PROMPT 1: Please quote the post about analog drum machines in full, word for word.

EXCERPT:
■ ■ ■ ■ ■

Re: Stuck with ancient gear

From Data
Sent Tue, Oct 10th 1995, 23:07

>         What the ... is going on! When is someone going to save us from
> buying these old trashed, junky little drum/bass boxes for an arm and a leg
> and build something decent everyone can all afford! ITS A JOKE!
> Why doesnt a decent manufacturer like Serge/Doepfer or even Oberhiem come
> up with a new adjustable analog drum box at a decent price?
> Howard Hatfield

That would really be wonderful, yes.  One idea I have is for a modular drum 
synthesiser, e.g. something with a 6- or 8-osc module for making 808 cymbals, 
pink & white noise generators, specialised filters, &c.  I was thinking that 
you'd make one sound at a time on it, then sample that.  (Not very analogue, 
I know, but...)  I suppose you could also make, say, duplicate sections or 
something, and put in a little CV/gate seq.  I'd love to have something 
like that.  Oh, and also a dedicated reverb unit or two.

But I know that one reason that Roland isn't remaking the 808, for example, 
is that they can't compete with the used market yet.  808's still commonly 
go for around $700, and Roland couldn't sell enough of them to get them down 
to that price.  Mainly I think the size of the market is the real problem.

■ ■ ■ ■ ■

DATASET EXTRACT:
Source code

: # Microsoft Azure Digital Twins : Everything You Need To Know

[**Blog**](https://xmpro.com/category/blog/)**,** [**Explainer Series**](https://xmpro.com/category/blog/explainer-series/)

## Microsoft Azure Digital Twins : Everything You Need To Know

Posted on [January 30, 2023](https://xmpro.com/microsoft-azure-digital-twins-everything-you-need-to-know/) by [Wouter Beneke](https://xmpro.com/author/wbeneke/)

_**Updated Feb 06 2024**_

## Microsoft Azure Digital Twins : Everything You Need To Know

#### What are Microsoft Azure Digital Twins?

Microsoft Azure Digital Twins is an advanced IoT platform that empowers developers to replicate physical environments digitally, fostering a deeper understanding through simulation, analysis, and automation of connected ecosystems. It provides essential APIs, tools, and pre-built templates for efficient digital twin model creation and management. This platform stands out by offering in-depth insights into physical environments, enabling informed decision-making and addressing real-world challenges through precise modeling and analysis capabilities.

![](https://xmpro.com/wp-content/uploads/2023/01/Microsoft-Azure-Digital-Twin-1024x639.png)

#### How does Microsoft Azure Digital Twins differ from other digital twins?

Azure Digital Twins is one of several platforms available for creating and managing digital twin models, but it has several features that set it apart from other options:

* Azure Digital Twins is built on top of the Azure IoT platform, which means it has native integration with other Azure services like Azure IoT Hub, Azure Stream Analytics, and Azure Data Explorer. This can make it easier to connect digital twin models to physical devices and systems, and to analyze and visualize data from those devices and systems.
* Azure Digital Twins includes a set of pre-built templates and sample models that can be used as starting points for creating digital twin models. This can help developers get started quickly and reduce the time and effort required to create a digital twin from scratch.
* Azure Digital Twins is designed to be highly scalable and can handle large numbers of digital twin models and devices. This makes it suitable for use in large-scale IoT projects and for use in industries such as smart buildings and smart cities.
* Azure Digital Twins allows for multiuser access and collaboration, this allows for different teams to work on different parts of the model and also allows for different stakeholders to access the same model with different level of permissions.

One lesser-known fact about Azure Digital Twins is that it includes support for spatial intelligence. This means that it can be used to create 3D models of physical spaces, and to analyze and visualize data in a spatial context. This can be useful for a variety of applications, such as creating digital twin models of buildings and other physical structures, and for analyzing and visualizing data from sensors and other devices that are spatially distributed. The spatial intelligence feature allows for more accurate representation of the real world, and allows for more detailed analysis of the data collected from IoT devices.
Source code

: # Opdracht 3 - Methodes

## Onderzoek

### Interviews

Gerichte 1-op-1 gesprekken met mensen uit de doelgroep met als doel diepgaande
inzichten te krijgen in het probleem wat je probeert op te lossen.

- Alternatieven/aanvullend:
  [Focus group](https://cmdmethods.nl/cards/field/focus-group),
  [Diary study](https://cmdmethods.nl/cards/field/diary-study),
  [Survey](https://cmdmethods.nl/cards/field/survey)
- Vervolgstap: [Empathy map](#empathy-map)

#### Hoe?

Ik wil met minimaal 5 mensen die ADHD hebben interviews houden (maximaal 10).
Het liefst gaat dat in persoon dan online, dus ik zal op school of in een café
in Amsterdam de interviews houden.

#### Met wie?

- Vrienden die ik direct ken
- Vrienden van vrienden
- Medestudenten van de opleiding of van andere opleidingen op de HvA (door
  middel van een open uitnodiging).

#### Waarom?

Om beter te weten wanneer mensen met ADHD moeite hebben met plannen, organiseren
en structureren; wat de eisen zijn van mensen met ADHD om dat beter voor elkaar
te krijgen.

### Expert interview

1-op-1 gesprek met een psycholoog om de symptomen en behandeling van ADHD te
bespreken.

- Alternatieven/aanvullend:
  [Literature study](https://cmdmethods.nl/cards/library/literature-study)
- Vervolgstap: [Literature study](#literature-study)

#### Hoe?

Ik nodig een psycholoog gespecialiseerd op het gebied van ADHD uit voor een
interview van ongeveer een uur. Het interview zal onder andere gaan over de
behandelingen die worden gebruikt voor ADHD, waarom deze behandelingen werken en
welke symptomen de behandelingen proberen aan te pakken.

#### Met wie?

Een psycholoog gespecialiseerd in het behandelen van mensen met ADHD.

■ ■ ■ ■ ■

PROMPT 2: Revise the records' part that opens with the line containing "#### How does" and closes with the line containing "Azure Digital Twins is one". Change "platforms" to "tools", leave everything else as it is, and return only those lines.

WRITTEN ANSWER 1:
Re: Stuck with ancient gear

From Data
Sent Tue, Oct 10th 1995, 23:07

>         What the ... is going on! When is someone going to save us from
> buying these old trashed, junky little drum/bass boxes for an arm and a leg
> and build something decent everyone can all afford! ITS A JOKE!
> Why doesnt a decent manufacturer like Serge/Doepfer or even Oberhiem come
> up with a new adjustable analog drum box at a decent price?
> Howard Hatfield

That would really be wonderful, yes.  One idea I have is for a modular drum 
synthesiser, e.g. something with a 6- or 8-osc module for making 808 cymbals, 
pink & white noise generators, specialised filters, &c.  I was thinking that 
you'd make one sound at a time on it, then sample that.  (Not very analogue, 
I know, but...)  I suppose you could also make, say, duplicate sections or 
something, and put in a little CV/gate seq.  I'd love to have something 
like that.  Oh, and also a dedicated reverb unit or two.

But I know that one reason that Roland isn't remaking the 808, for example, 
is that they can't compete with the used market yet.  808's still commonly 
go for around $700, and Roland couldn't sell enough of them to get them down 
to that price.  Mainly I think the size of the market is the real problem.

WRITTEN ANSWER 2:
#### How does Microsoft Azure Digital Twins differ from other digital twins?

Azure Digital Twins is one of several tools available for creating and managing digital twin models, but it has several features that set it apart from other options:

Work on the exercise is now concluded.